Restate word for word the lines in the listing below, starting at the line containing "Providing crisis intervention" and ending at the line containing "Wakeley, P.C. 1954.", both included; leave out the rest.
━━━━━━━━━━
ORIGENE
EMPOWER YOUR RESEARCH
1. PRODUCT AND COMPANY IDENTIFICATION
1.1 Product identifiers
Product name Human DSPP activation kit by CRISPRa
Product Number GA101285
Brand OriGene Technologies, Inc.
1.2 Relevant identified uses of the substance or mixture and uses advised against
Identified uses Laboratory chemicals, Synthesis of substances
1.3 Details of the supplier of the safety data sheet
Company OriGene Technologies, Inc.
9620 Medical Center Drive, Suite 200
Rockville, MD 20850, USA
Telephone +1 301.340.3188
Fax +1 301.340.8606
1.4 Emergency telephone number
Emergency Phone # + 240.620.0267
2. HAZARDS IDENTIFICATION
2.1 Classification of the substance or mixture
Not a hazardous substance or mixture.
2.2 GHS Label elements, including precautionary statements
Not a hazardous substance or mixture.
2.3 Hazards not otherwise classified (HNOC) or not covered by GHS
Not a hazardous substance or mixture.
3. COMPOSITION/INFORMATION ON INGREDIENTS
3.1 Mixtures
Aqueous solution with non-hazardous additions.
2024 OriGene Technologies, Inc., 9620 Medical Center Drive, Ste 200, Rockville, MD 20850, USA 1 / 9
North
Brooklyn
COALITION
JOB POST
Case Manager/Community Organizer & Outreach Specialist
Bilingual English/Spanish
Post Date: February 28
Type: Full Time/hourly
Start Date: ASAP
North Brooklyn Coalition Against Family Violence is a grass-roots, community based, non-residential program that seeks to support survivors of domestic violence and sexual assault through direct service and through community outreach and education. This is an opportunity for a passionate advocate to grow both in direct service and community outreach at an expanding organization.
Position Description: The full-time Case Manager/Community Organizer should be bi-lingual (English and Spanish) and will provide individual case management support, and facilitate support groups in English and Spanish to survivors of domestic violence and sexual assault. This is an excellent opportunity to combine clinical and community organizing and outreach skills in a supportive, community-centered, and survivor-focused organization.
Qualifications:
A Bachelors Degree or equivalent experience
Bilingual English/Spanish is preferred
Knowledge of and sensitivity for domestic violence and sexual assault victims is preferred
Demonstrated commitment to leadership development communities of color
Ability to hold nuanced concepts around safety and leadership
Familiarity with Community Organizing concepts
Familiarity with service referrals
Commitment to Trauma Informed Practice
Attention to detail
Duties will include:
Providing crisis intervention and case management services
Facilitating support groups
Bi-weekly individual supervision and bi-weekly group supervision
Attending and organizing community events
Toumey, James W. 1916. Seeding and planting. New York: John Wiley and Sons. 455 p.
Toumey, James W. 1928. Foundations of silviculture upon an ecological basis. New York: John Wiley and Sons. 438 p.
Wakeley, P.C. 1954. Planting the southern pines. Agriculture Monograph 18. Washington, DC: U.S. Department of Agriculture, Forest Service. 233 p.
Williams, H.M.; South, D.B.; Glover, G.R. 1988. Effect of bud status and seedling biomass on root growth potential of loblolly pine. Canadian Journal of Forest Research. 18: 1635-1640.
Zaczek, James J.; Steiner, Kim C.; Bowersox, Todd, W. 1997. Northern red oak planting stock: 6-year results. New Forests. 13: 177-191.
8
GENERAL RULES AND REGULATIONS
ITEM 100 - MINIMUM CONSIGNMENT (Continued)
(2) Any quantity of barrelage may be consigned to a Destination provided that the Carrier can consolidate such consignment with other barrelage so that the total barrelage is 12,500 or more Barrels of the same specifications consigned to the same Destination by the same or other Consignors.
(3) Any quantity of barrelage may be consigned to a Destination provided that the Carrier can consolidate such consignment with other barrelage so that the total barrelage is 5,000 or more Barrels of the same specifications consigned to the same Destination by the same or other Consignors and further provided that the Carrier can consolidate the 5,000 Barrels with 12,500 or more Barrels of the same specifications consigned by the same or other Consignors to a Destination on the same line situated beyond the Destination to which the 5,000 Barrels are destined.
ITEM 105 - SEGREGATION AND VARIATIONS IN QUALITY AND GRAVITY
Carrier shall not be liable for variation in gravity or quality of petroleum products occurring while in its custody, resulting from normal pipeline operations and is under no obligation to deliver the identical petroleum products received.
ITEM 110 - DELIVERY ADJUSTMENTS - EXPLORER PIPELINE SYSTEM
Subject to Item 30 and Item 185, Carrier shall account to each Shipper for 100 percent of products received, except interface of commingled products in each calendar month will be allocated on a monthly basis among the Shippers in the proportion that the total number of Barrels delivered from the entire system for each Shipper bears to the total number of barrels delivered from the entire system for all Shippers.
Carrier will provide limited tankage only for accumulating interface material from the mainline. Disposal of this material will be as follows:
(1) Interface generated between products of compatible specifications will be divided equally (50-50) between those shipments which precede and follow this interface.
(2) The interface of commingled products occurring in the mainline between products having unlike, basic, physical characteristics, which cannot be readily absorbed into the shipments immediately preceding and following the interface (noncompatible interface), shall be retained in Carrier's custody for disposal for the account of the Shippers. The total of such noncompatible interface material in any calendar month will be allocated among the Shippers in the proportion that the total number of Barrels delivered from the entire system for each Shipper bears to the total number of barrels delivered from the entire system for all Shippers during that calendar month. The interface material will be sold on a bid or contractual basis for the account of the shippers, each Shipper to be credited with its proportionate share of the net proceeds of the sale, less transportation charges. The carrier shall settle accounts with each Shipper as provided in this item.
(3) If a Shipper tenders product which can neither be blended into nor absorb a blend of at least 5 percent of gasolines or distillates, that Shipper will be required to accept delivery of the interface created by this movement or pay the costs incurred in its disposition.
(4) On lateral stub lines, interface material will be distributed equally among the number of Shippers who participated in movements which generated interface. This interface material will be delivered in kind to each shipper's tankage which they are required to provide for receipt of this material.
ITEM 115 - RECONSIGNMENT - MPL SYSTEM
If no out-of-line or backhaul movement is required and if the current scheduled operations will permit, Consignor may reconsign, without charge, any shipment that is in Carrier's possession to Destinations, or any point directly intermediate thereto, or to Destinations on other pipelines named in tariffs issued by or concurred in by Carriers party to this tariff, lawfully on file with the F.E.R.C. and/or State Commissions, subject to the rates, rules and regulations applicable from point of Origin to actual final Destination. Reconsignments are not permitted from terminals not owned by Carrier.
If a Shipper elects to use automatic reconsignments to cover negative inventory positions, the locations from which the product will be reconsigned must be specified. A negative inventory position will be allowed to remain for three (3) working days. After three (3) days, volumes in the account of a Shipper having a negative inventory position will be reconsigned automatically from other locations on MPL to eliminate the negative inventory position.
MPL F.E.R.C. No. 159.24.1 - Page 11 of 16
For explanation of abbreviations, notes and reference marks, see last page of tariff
━━━━━━━━━━
COMPLETED EXERCISE:
Providing crisis intervention and case management services
Facilitating support groups
Bi-weekly individual supervision and bi-weekly group supervision
Attending and organizing community events
Toumey, James W. 1916. Seeding and planting. New York: John Wiley and Sons. 455 p.
Toumey, James W. 1928. Foundations of silviculture upon an ecological basis. New York: John Wiley and Sons. 438 p.
Wakeley, P.C. 1954. Planting the southern pines. Agriculture Monograph 18. Washington, DC: U.S. Department of Agriculture, Forest Service. 233 p.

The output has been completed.